Planned Parenthood v. Comm’r of Ind. State Dep’t Health, 699 F.3d 962, 972 (7th Cir. 2012). All three requirements must be satisfied before the Court can consider whether preliminary injunctive relief is warranted. Without expressing any opinion on the merits of any of Plaintiff’s other claims for relief, the Court concludes that a TRO should not be issued in this matter. The Prison Litigation Reform Act requires that any grant of prospective relief, including TROs, “shall extend no further than necessary to correct the violation of the Federal right of a particular plaintiff or plaintiffs” and cannot issue “unless the court finds that such relief is narrowly drawn, extends no further than necessary to correct the violation of the Federal right, and is the least intrusive means necessary to correct the violation of the Federal right.” 18 U.S.C. § 3626. Federal courts must exercise equitable restraint when asked to take over the administration of a prison, something that is best left to correctional officials and their staff. See Sandin v. Conner, 515 U.S. 472, 482 (1995); Rizzo v. Goode, 423 U.S. 362, 379 (1976). Although Plaintiff states that he recently asked one correctional
officer for protective custody after the threatening note, it is not clear what other internal avenues he has utilized to seek a transfer to a protective environment and if the appropriate officials have been notified the recent threat. Thus, the Court will not order the transfer of Plaintiff to general population at another facility or to a facility with protective custody without providing notice to prison officials and giving them an opportunity to respond. Accordingly, to the extent Plaintiff is seeking a TRO, the request is denied. Plaintiff’s request for a preliminary injunction will remain pending. John Barwick, the warden of Pinckneyville Correctional Center, will be added as a defendant in his official capacity for the purpose of responding to Plaintiff’s requests for preliminary and permanent injunctive relief, implementing any injunctive relief that may be ordered, and responding to discovery aimed at identifying the unknown defendant. Defendant Warwick is ORDERED to respond to the request for a preliminary injunction within 14 days of service of the pleadings in this case, at which point the Court will determine the need for a hearing on the motion requesting a preliminary
injunction. DISPOSITION For the reasons stated above, the Complaint survives preliminary review pursuant to Section 1915A. COUNT 4 will proceed against John Doe 4, the warden over cell placement. The Clerk of Court shall ADD John Barwick, the warden Pinckneyville Correctional Center, as a defendant in his official capacity only for the purpose of responding to and implementing any preliminary or permanent injunctive relief that may be ordered and responding to discovery aimed at identifying the John Doe Defendant. COUNTS 1, 2, and 3 are DISMISSED. Because there are no surviving claims against
Vaughn, John Does 1, 2, 3, 5, and 6, Crowe, and Hughes, they are dismissed from this case, and the Clerk shall terminate them as defendants on the docket. The request for a TRO is DENIED. Court DEFERS ruling on the request for preliminary injunction. (Doc. 7). Defendant Barwick shall respond to the request for a preliminary injunction within 14 days of service. The Clerk of Court SHALL prepare for Barwick and John Doe 4 (once identified) the following: (1) Form 5 (Notice of a Lawsuit and Request to Waive Service of a Summons), and (2) Form 6 (Waiver of Service of Summons). The Clerk is DIRECTED to mail these forms, a copy of the Complaint, and this Memorandum and Order to each defendants’ place of employment. If a defendant fails to sign and return the Waiver of Service of Summons (Form 6) to the Clerk within 30 days from the date the forms were sent, the Clerk shall take appropriate steps to effect formal service on the defendant, and the Court will require the defendant pay the full costs of formal service, to the extent authorized by the Federal Rules of Civil Procedure.

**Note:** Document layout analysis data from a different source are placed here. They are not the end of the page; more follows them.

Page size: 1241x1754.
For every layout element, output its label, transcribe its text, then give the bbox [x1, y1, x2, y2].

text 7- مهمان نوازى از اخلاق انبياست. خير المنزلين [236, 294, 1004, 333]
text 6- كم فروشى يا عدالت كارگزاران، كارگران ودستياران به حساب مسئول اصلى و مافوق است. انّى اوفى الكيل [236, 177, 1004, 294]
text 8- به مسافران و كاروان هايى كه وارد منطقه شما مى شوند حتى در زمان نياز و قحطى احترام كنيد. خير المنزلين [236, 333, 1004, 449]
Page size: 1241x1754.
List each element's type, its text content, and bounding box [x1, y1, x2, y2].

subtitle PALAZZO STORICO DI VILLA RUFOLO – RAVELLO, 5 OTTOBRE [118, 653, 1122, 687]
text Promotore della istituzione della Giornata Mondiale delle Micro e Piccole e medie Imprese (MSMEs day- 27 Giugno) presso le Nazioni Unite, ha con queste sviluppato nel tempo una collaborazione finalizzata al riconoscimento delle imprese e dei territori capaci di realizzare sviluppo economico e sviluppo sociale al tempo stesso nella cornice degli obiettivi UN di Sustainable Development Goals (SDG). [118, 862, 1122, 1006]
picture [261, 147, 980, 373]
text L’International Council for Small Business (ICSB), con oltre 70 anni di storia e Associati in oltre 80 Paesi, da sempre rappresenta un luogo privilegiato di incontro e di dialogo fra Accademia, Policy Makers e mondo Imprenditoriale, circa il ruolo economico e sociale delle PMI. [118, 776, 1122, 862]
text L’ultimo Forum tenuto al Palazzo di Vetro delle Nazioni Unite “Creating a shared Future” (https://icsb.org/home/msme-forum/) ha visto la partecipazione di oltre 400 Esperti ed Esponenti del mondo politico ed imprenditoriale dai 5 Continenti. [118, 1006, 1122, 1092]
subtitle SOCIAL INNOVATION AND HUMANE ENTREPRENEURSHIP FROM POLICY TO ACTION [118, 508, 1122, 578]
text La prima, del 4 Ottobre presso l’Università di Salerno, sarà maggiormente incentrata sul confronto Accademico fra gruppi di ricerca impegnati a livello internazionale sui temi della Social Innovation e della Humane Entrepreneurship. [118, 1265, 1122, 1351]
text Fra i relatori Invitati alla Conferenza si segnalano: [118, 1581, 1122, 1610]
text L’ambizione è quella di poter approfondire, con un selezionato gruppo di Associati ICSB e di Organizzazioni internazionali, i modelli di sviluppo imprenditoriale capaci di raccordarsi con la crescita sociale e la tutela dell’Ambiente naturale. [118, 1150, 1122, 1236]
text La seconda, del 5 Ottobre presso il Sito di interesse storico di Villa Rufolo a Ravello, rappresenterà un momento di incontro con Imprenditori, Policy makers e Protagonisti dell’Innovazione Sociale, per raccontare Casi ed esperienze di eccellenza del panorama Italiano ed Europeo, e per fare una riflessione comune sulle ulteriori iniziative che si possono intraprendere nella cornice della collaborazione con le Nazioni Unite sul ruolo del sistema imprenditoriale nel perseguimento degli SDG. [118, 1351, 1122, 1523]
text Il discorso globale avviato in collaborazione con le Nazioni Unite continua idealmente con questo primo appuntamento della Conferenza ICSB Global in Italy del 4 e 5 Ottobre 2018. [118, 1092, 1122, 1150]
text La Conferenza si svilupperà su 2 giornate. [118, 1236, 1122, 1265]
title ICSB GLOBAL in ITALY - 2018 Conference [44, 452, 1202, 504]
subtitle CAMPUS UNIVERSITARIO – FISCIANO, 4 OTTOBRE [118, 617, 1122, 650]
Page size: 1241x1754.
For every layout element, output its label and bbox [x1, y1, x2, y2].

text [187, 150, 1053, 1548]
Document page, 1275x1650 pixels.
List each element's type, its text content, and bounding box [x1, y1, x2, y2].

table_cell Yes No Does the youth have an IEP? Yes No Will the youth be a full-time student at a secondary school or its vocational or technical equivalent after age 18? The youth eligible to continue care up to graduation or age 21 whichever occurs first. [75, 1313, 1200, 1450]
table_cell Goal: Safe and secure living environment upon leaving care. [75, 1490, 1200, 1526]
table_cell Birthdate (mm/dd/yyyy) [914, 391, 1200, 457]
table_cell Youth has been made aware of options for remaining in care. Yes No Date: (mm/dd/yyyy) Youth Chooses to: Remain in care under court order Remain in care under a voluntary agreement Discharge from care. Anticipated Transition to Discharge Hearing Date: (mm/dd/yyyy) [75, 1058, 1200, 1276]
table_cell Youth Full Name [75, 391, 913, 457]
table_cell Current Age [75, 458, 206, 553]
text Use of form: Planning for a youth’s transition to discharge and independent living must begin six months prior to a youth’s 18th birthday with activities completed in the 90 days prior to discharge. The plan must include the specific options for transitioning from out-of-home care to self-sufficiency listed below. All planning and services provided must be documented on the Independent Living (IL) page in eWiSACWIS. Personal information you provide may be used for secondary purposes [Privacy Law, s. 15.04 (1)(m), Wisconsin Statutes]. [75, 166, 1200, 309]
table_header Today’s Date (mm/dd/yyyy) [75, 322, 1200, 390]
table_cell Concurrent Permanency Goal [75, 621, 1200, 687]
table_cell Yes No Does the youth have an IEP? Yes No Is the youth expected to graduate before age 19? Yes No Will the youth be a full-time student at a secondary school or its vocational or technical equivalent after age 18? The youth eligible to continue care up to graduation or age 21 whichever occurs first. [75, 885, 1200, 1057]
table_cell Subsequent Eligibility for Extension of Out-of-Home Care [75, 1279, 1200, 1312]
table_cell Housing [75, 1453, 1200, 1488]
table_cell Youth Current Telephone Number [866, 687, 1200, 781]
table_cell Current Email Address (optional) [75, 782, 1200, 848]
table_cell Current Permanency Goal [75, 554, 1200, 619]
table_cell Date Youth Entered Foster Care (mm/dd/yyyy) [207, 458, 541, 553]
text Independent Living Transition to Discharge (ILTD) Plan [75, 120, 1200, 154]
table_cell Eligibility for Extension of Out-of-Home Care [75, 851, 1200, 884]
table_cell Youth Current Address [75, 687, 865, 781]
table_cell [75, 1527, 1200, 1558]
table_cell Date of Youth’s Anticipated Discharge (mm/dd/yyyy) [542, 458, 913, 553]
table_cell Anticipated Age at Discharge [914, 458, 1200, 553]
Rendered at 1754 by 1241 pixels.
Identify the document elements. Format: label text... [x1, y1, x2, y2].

If a defendant can no longer be found at the work address provided by Plaintiff, the employer shall furnish the Clerk with the defendant’s current work address, or, if not known, his last known address. This information shall be used only for sending the forms as directed above or for formally effecting service. Any documentation of the address shall be retained only by the Clerk. Address information shall not be maintained in the court file or disclosed by the Clerk. Defendants are ORDERED to timely file an appropriate responsive pleading to the Complaint and shall not waive filing a reply pursuant to 42 U.S.C. § 1997e(g). Pursuant to Administrative Order No. 244, Defendants should respond to the issues stated in this Merit Review Order. Finally, Plaintiff is ADVISED that he is under a continuing obligation to keep the Clerk
of Court and each opposing party informed of any change in his address; the Court will not independently investigate his whereabouts. This shall be done in writing and not later than 14 days after a transfer or other change in address occurs. Failure to comply with this order will cause a delay in the transmission of court documents and may result in dismissal of this action for want of prosecution. See FED. R. CIV. P. 41(b). IT IS SO ORDERED.
DATED: June 2, 2025
s/Stephen P. McGlynn STEPHEN P. MCGLYNN United States District Judge NOTICE TO PLAINTIFF
The Court will take the necessary steps to notify the appropriate defendants of your lawsuit and serve them with a copy of your complaint. After service has been achieved, the defendants will enter their appearance and file an Answer to the complaint. It will likely take at least 60 days from the date of this Order to receive the defendants’ Answers, but it is entirely possible that it will take 90 days or more. When all of the defendants have filed Answers, the Court will enter a Scheduling Order containing important information on deadlines, discovery, and procedures. Plaintiff is advised to wait until counsel has appeared for the defendants before filing any motions, to give the defendants notice and an opportunity to respond to those motions. Motions filed before defendants’ counsel has filed an appearance will generally be denied as premature. Plaintiff need not submit any evidence to the Court at his time, unless otherwise directed by the Court.